To say the last few months have been action-packed for GaAs-based optoelectronic IC pioneer, POET Technologies, would be an understatement.

First, semiconductor industry trailblazers from Global Foundries and Applied Materials were hired. Second, the company hitched up with Anadigics to transfer its laboratory-proven VCSEL manufacturing to a commercial six inch process.

And now, investor relations advisor, Robert Ferri Partners, an organisation renowned for coaching up and coming tech-related businesses, has been brought in.

As Suresh Venkatesan, ex-Global Foundries senior vice president of technology development and now POET chief executive tells Compound Semiconductor: "To be taken seriously, the technology has to be transfered out of the lab and into something that can be manufactured on a wholesale basis."

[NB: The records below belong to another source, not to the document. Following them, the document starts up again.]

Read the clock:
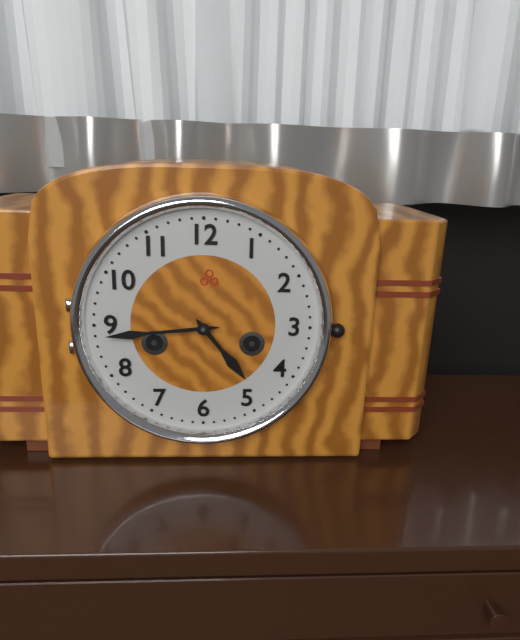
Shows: 4:44
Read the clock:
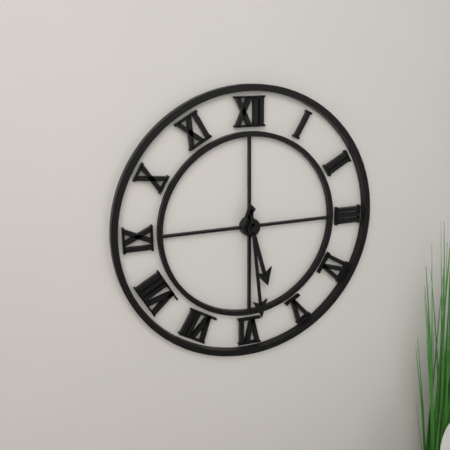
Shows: 5:29
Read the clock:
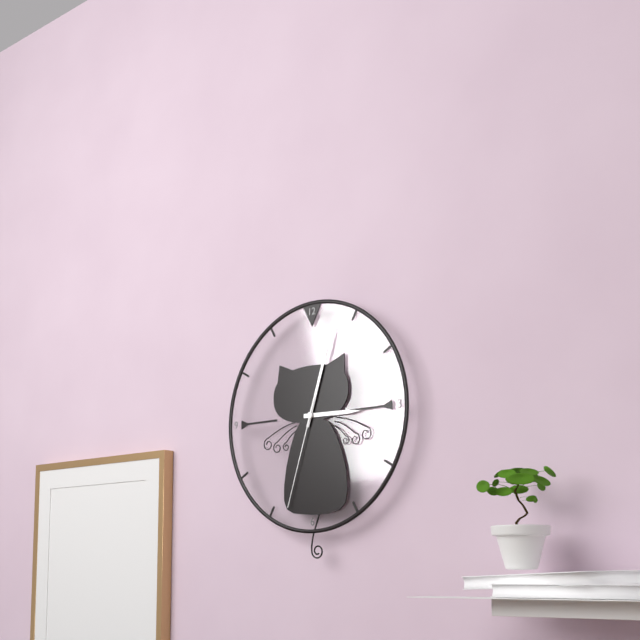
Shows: 3:03:33
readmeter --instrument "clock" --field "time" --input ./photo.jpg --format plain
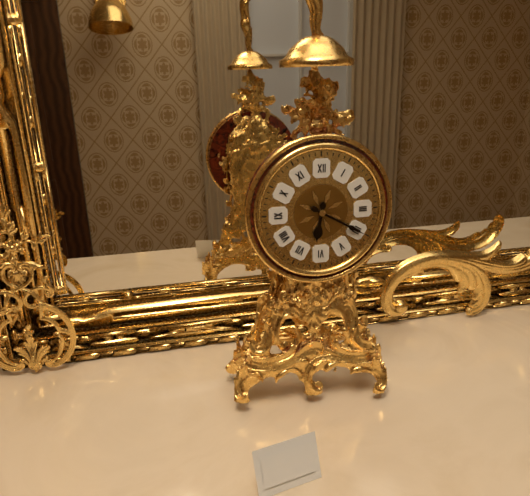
6:20
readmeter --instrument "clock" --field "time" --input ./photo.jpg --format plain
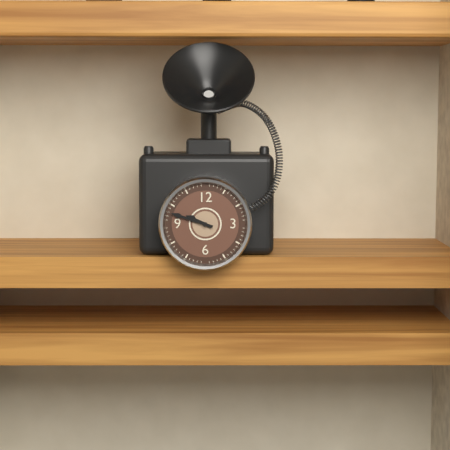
9:48
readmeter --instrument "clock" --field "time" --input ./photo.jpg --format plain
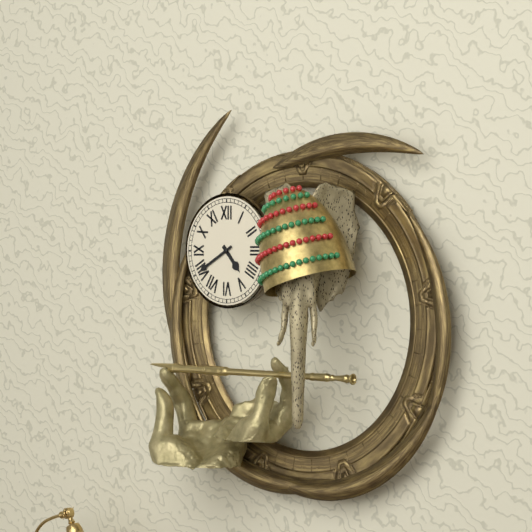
4:40
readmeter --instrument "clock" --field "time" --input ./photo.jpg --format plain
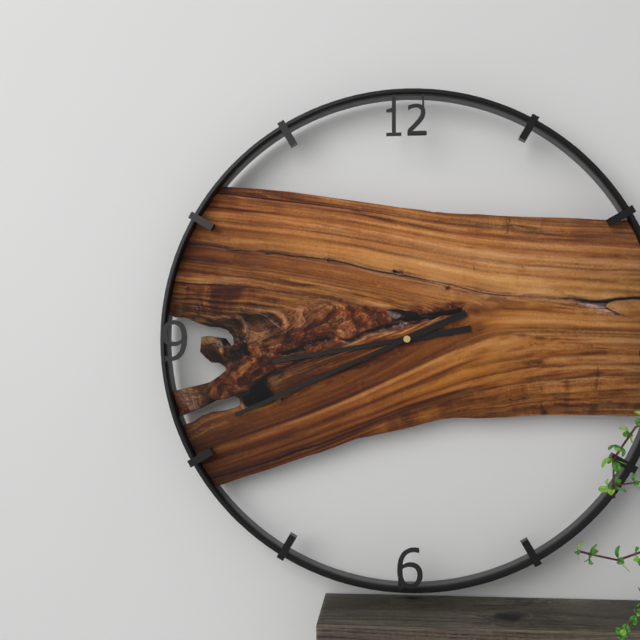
8:41
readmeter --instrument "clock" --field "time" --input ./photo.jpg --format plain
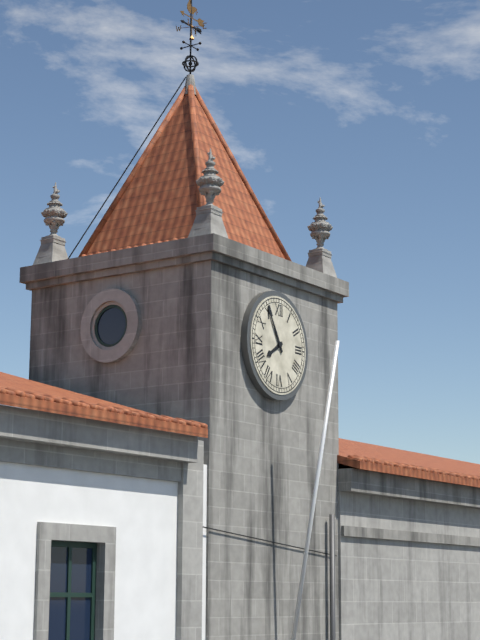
7:55
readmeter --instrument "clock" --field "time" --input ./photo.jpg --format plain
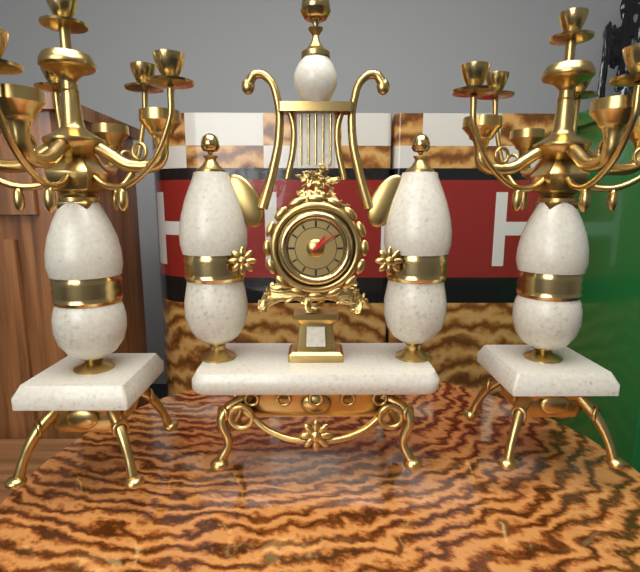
1:09
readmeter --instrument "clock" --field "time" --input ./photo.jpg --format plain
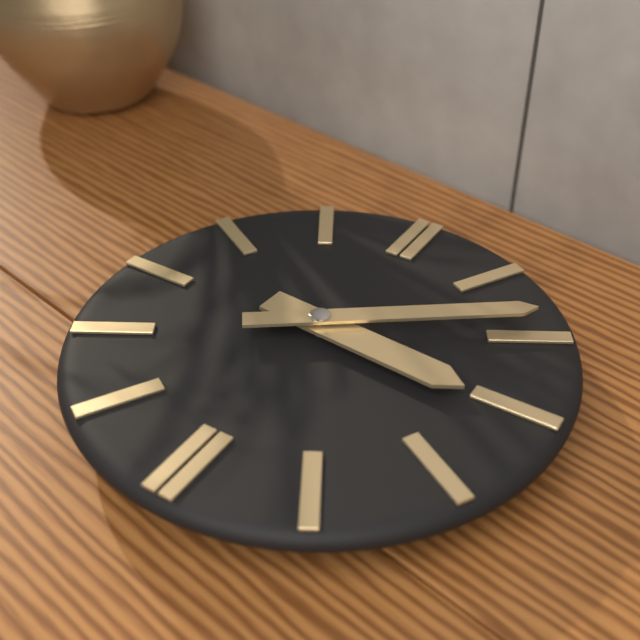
3:09
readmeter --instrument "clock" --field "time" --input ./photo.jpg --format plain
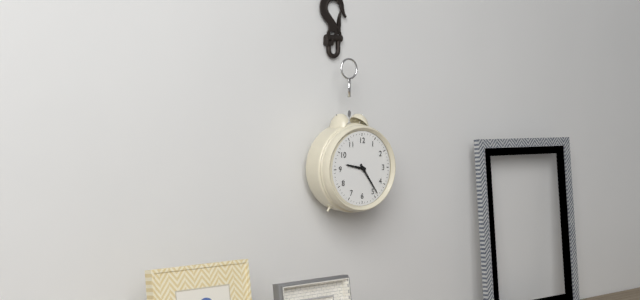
9:24
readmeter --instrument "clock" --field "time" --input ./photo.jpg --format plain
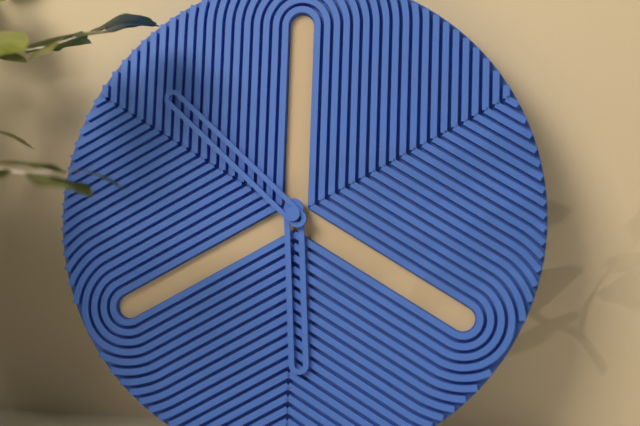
5:52
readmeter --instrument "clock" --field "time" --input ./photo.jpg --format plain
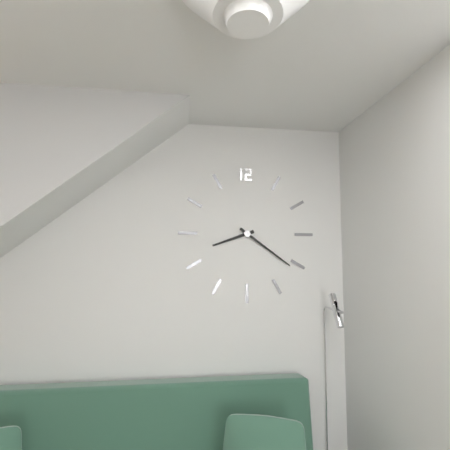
8:21
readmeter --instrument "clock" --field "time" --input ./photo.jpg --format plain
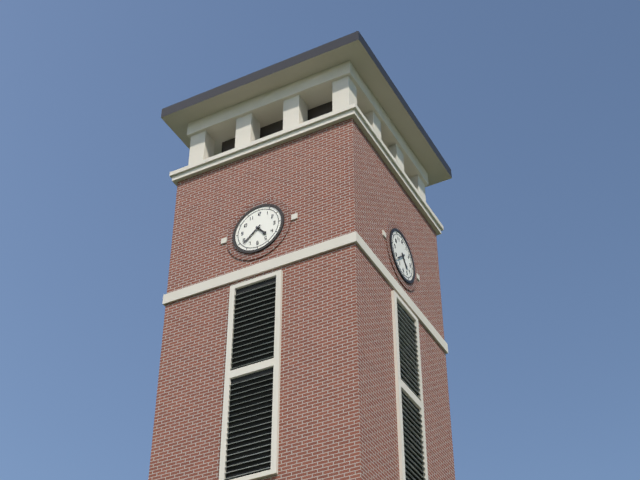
4:38
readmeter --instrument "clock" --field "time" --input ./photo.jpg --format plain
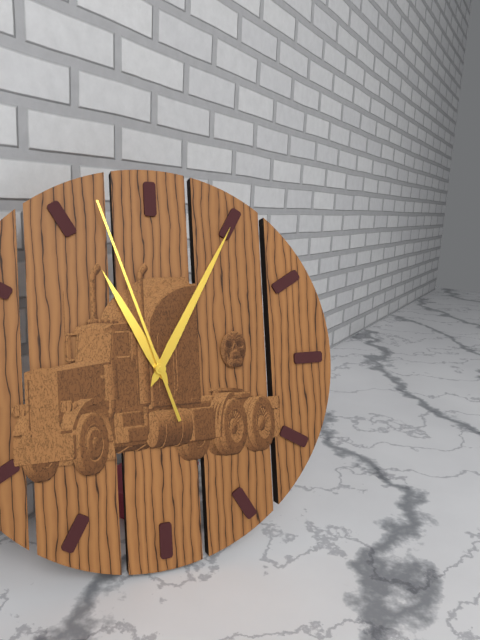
11:05:57
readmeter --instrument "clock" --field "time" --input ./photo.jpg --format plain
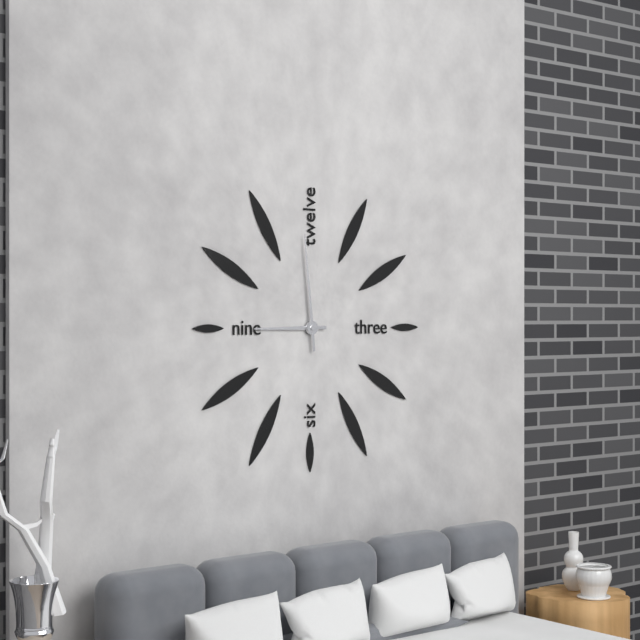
8:59
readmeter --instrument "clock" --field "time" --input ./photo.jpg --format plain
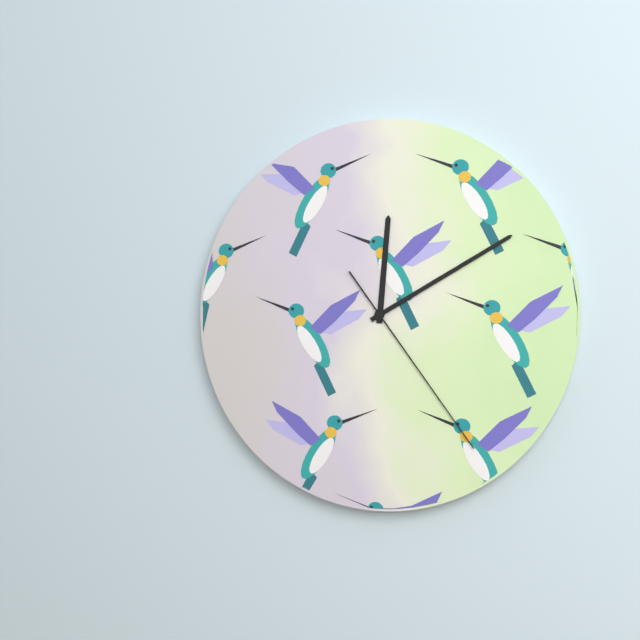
12:10:24
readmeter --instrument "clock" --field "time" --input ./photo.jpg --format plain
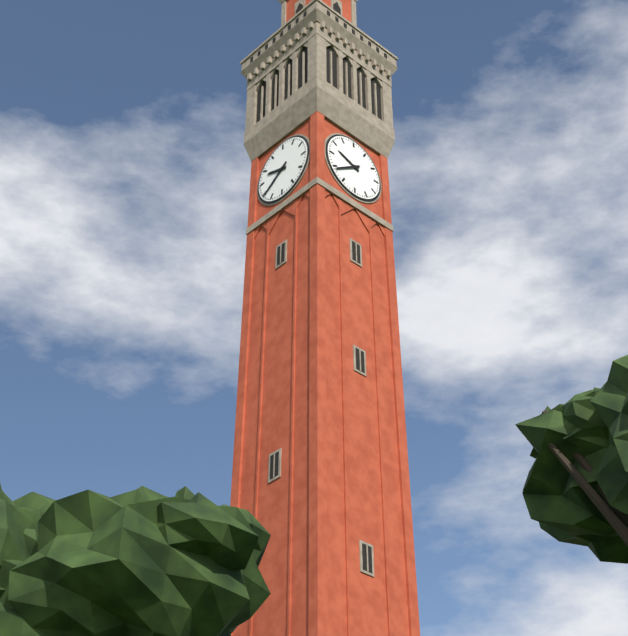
9:39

"We're in the process of accelerating this transition today and will have detectors and VCSELs built using our proprietary process and Anadigics' commercial manufacturing process by the first quarter of 2016," he asserts.

Talent grab

Venkatesan jumped aboard POET Technologies in June this year, joining former Global Foundries chief executive, Ajit Manocha, and ex-vice president of emerging technologies and products at Applied Materials, Subhash Deshmukh. Manocha is now co-executive vice chairman at the company while Deshmukh is chief operating officer.

The sudden swell of talent at POET has not gone unnoticed by industry pundits. One investor at US stock market analysis firm, Seeking Alpha, wrote at the time: "Professionals of this caliber simply do not leave leadership roles at multi-billion corporations for a tiny tech firm on a whim".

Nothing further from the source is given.